Dataset excerpts

------------------------------------------------------------

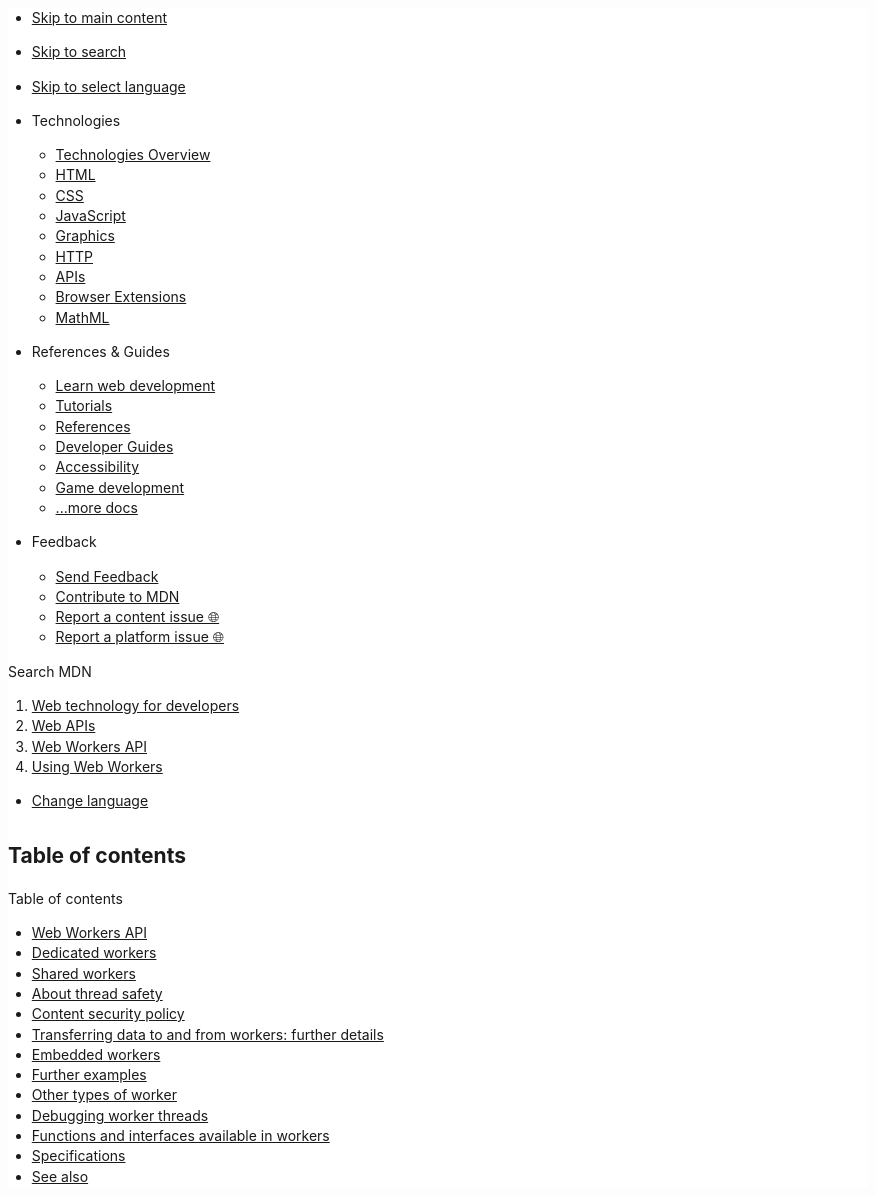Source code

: -   <a href="#content" id="skip-main">Skip to main content</a>
-   <a href="#main-q" id="skip-search">Skip to search</a>
-   <a href="#select-language" id="skip-select-language">Skip to select language</a>

-   Technologies
    -   [Technologies Overview](https://developer.mozilla.org/en-US/docs/Web)
    -   [HTML](https://developer.mozilla.org/en-US/docs/Web/HTML)
    -   [CSS](https://developer.mozilla.org/en-US/docs/Web/CSS)
    -   [JavaScript](https://developer.mozilla.org/en-US/docs/Web/JavaScript)
    -   [Graphics](https://developer.mozilla.org/en-US/docs/Web/Guide/Graphics)
    -   [HTTP](https://developer.mozilla.org/en-US/docs/Web/HTTP)
    -   [APIs](https://developer.mozilla.org/en-US/docs/Web/API)
    -   [Browser Extensions](https://developer.mozilla.org/en-US/docs/Mozilla/Add-ons/WebExtensions)
    -   [MathML](https://developer.mozilla.org/en-US/docs/Web/MathML)
-   References & Guides
    -   [Learn web development](https://developer.mozilla.org/en-US/docs/Learn)
    -   [Tutorials](https://developer.mozilla.org/en-US/docs/Web/Tutorials)
    -   [References](https://developer.mozilla.org/en-US/docs/Web/Reference)
    -   [Developer Guides](https://developer.mozilla.org/en-US/docs/Web/Guide)
    -   [Accessibility](https://developer.mozilla.org/en-US/docs/Web/Accessibility)
    -   [Game development](https://developer.mozilla.org/en-US/docs/Games)
    -   [...more docs](https://developer.mozilla.org/en-US/docs/Web)
-   Feedback
    -   [Send Feedback](https://developer.mozilla.org/en-US/docs/MDN/Contribute/Feedback)
    -   [Contribute to MDN](https://developer.mozilla.org/en-US/docs/MDN/Contribute)
    -   [Report a content issue 🌐](https://github.com/mdn/content/issues/new)
    -   [Report a platform issue 🌐](https://github.com/mdn/yari/issues/new)

Search MDN

1.  <a href="https://developer.mozilla.org/en-US/docs/Web" class="breadcrumb"><span data-property="name">Web technology for developers</span></a>
2.  <a href="https://developer.mozilla.org/en-US/docs/Web/API" class="breadcrumb"><span data-property="name">Web APIs</span></a>
3.  <a href="https://developer.mozilla.org/en-US/docs/Web/API/Web_Workers_API" class="breadcrumb-penultimate"><span data-property="name">Web Workers API</span></a>
4.  <a href="https://developer.mozilla.org/en-US/docs/Web/API/Web_Workers_API/Using_web_workers" class="breadcrumb-current-page"><span data-property="name">Using Web Workers</span></a>

-   <a href="#select-language" class="language-icon"><span class="show-desktop">Change language</span></a>

Table of contents
-----------------

Table of contents

-   [Web Workers API](#web_workers_api)
-   [Dedicated workers](#dedicated_workers)
-   [Shared workers](#shared_workers)
-   [About thread safety](#about_thread_safety)
-   [Content security policy](#content_security_policy)
-   [Transferring data to and from workers: further details](#transferring_data_to_and_from_workers_further_details)
-   [Embedded workers](#embedded_workers)
-   [Further examples](#further_examples)
-   [Other types of worker](#other_types_of_worker)
-   [Debugging worker threads](#debugging_worker_threads)
-   [Functions and interfaces available in workers](#functions_and_interfaces_available_in_workers)
-   [Specifications](#specifications)
-   [See also](#see_also)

------------------------------------------------------------

Exercise details: Duplicate the lines character for character, starting at the line that contains "[Web Workers API](#web_workers_api)" and continuing through the end of the items.

Answer box:
-   [Web Workers API](#web_workers_api)
-   [Dedicated workers](#dedicated_workers)
-   [Shared workers](#shared_workers)
-   [About thread safety](#about_thread_safety)
-   [Content security policy](#content_security_policy)
-   [Transferring data to and from workers: further details](#transferring_data_to_and_from_workers_further_details)
-   [Embedded workers](#embedded_workers)
-   [Further examples](#further_examples)
-   [Other types of worker](#other_types_of_worker)
-   [Debugging worker threads](#debugging_worker_threads)
-   [Functions and interfaces available in workers](#functions_and_interfaces_available_in_workers)
-   [Specifications](#specifications)
-   [See also](#see_also)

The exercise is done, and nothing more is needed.